[[ RECORD EXCERPTS open ]]
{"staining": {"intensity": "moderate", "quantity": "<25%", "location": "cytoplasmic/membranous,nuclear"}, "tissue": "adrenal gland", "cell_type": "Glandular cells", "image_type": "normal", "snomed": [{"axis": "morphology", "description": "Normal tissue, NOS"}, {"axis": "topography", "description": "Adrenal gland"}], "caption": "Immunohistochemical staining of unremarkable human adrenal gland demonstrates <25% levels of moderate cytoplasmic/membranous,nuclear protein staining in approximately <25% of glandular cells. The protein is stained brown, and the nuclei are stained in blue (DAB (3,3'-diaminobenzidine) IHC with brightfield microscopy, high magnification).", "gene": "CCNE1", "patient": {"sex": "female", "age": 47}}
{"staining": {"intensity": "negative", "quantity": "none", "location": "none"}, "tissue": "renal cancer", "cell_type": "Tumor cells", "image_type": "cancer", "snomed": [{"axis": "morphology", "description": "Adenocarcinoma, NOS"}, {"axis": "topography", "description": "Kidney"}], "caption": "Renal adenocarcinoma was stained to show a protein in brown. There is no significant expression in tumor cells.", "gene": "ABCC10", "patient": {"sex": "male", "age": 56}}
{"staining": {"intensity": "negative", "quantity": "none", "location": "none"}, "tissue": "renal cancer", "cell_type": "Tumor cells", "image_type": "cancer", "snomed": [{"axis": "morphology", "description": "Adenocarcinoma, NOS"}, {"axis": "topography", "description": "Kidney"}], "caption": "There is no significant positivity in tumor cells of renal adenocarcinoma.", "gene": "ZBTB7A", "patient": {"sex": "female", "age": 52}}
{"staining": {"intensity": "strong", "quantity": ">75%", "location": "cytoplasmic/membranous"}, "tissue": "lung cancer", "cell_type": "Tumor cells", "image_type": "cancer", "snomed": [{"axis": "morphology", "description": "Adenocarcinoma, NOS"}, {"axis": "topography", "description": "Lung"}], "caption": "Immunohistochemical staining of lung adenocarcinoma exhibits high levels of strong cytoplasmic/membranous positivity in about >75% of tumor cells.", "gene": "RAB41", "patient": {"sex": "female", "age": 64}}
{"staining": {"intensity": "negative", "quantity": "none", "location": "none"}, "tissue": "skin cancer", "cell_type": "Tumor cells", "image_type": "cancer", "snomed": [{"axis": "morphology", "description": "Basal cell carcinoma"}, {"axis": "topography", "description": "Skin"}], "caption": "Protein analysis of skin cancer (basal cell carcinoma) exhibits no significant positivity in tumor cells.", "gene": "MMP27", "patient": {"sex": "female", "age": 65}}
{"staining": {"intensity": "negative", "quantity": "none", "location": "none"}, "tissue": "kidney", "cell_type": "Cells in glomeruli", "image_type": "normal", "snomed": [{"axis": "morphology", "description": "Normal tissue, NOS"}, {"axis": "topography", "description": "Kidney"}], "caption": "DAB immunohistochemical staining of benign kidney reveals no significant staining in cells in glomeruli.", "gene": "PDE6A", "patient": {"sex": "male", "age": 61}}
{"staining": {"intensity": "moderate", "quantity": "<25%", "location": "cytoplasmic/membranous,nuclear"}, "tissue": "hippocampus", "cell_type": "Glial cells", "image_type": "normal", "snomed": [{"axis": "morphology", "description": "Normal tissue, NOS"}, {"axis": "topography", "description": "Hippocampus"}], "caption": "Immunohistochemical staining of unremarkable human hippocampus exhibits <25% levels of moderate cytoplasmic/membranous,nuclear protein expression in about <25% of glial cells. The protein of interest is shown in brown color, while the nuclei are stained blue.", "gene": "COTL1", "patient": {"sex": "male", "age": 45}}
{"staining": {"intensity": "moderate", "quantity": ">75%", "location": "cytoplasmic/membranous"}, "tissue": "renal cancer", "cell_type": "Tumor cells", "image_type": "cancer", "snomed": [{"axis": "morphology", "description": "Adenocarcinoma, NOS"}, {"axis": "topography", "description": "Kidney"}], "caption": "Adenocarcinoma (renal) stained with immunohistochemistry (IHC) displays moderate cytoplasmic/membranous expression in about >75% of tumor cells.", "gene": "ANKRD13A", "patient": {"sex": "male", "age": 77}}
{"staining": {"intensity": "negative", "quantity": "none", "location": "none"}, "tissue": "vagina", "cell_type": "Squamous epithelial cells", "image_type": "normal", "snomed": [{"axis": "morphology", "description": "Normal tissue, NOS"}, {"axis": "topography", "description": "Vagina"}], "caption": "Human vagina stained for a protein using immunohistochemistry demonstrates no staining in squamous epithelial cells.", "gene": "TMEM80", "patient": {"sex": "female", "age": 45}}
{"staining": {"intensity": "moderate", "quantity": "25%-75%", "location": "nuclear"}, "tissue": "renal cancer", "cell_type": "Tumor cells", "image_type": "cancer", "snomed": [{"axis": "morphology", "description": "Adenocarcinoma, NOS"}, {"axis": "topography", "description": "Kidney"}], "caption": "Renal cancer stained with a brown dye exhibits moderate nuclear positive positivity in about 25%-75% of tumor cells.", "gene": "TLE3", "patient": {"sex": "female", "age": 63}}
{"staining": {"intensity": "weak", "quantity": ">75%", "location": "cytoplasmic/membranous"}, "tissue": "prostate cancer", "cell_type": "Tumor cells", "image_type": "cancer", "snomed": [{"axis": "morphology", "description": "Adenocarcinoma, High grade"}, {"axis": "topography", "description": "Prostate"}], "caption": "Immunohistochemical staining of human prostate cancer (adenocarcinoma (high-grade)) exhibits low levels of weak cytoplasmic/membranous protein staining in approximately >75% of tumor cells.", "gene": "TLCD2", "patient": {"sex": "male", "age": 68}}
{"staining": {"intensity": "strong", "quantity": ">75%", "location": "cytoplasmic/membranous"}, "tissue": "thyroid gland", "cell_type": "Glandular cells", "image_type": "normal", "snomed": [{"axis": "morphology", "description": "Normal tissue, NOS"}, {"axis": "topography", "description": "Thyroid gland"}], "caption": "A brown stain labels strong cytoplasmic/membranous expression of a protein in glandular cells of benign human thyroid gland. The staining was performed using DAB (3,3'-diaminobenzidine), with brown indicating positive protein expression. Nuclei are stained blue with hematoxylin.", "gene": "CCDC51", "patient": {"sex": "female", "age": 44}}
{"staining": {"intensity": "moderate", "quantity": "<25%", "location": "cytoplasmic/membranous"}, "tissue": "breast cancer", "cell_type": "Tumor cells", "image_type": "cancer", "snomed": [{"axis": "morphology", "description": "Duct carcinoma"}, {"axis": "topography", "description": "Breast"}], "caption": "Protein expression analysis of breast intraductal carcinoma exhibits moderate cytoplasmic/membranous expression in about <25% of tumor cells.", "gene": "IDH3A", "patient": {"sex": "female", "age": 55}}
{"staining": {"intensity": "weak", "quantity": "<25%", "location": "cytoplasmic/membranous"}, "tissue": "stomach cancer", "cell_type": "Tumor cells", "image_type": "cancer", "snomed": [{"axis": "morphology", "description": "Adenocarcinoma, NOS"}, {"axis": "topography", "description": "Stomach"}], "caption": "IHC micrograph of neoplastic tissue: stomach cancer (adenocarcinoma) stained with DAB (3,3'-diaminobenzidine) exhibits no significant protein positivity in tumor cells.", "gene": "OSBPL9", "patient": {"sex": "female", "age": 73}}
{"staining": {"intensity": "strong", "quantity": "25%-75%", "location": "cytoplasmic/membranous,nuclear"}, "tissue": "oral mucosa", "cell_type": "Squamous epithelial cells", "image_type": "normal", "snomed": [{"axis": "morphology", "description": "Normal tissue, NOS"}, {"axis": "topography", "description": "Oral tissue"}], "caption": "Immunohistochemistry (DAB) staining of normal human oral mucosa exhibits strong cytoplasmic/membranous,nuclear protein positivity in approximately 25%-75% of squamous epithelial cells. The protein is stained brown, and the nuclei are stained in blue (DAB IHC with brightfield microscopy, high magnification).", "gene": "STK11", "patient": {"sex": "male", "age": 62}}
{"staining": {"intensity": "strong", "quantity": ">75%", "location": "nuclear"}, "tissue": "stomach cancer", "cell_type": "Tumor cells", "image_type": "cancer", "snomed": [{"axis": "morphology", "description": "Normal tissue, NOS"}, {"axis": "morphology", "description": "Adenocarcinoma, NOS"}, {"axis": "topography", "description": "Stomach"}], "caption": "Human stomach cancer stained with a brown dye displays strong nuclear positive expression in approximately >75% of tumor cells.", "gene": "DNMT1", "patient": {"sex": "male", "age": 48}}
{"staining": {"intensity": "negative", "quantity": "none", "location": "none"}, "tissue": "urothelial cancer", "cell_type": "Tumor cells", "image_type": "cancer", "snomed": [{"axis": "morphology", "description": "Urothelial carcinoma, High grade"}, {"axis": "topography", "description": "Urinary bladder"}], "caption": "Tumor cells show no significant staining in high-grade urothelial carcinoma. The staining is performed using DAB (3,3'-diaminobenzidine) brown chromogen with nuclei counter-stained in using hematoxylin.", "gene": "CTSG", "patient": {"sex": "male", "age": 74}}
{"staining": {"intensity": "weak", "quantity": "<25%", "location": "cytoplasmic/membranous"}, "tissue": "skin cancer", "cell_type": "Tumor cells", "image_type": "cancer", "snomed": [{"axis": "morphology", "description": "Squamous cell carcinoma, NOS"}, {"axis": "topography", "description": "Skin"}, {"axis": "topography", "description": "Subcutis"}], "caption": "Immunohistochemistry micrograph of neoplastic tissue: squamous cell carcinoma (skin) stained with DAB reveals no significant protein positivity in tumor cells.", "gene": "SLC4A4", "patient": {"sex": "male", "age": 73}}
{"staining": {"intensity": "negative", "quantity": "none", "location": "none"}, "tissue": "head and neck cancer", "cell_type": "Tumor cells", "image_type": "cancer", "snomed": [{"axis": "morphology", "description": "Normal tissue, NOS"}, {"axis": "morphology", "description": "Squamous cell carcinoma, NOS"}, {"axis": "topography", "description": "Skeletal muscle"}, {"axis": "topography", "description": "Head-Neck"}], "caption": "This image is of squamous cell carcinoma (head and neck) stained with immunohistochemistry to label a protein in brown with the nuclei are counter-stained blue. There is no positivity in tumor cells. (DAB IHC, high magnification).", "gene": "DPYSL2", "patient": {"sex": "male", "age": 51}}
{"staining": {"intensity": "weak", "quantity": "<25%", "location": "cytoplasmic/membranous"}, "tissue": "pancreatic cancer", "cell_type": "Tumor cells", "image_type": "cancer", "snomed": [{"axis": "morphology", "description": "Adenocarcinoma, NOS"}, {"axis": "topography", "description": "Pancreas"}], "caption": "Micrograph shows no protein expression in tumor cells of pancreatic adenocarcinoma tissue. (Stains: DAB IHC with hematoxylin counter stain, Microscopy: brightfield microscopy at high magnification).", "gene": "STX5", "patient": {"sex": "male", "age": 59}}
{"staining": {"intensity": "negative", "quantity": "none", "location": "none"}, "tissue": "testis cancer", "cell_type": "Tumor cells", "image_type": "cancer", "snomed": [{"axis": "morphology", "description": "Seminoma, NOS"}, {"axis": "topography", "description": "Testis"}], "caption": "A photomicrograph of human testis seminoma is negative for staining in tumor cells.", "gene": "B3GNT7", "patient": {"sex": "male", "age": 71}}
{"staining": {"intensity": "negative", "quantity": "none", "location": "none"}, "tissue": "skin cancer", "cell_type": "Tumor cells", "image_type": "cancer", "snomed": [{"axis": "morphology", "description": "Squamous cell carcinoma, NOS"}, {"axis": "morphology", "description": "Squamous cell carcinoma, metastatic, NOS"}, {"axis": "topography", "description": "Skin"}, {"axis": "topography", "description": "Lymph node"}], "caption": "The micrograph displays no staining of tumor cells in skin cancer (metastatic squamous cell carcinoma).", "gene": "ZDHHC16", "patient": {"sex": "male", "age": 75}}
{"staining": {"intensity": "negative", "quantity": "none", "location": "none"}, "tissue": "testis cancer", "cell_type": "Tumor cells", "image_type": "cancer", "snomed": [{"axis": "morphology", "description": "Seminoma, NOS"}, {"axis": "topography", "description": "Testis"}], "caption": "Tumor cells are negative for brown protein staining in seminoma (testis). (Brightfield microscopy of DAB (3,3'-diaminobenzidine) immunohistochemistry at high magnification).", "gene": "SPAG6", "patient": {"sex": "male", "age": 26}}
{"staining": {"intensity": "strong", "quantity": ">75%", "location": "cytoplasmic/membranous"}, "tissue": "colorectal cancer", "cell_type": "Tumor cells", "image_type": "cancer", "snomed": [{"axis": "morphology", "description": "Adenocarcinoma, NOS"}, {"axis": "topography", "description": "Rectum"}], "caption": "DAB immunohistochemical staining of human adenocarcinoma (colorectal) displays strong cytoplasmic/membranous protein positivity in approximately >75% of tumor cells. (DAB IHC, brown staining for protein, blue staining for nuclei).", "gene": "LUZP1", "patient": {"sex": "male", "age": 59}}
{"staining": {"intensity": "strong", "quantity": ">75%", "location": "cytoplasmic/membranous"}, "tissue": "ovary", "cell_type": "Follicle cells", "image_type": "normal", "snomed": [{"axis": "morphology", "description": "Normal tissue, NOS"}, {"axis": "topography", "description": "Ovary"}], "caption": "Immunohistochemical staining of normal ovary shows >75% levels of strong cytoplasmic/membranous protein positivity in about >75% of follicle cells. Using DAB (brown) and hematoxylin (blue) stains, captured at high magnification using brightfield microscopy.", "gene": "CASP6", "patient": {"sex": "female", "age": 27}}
[[ RECORD EXCERPTS closed ]]
Take the lines above from the one containing "image is of" to the one containing "shows no protein" and retype them exactly, both ends included, with nothing added.

● **PROBLEM SOLUTION**
{"staining": {"intensity": "negative", "quantity": "none", "location": "none"}, "tissue": "head and neck cancer", "cell_type": "Tumor cells", "image_type": "cancer", "snomed": [{"axis": "morphology", "description": "Normal tissue, NOS"}, {"axis": "morphology", "description": "Squamous cell carcinoma, NOS"}, {"axis": "topography", "description": "Skeletal muscle"}, {"axis": "topography", "description": "Head-Neck"}], "caption": "This image is of squamous cell carcinoma (head and neck) stained with immunohistochemistry to label a protein in brown with the nuclei are counter-stained blue. There is no positivity in tumor cells. (DAB IHC, high magnification).", "gene": "DPYSL2", "patient": {"sex": "male", "age": 51}}
{"staining": {"intensity": "weak", "quantity": "<25%", "location": "cytoplasmic/membranous"}, "tissue": "pancreatic cancer", "cell_type": "Tumor cells", "image_type": "cancer", "snomed": [{"axis": "morphology", "description": "Adenocarcinoma, NOS"}, {"axis": "topography", "description": "Pancreas"}], "caption": "Micrograph shows no protein expression in tumor cells of pancreatic adenocarcinoma tissue. (Stains: DAB IHC with hematoxylin counter stain, Microscopy: brightfield microscopy at high magnification).", "gene": "STX5", "patient": {"sex": "male", "age": 59}}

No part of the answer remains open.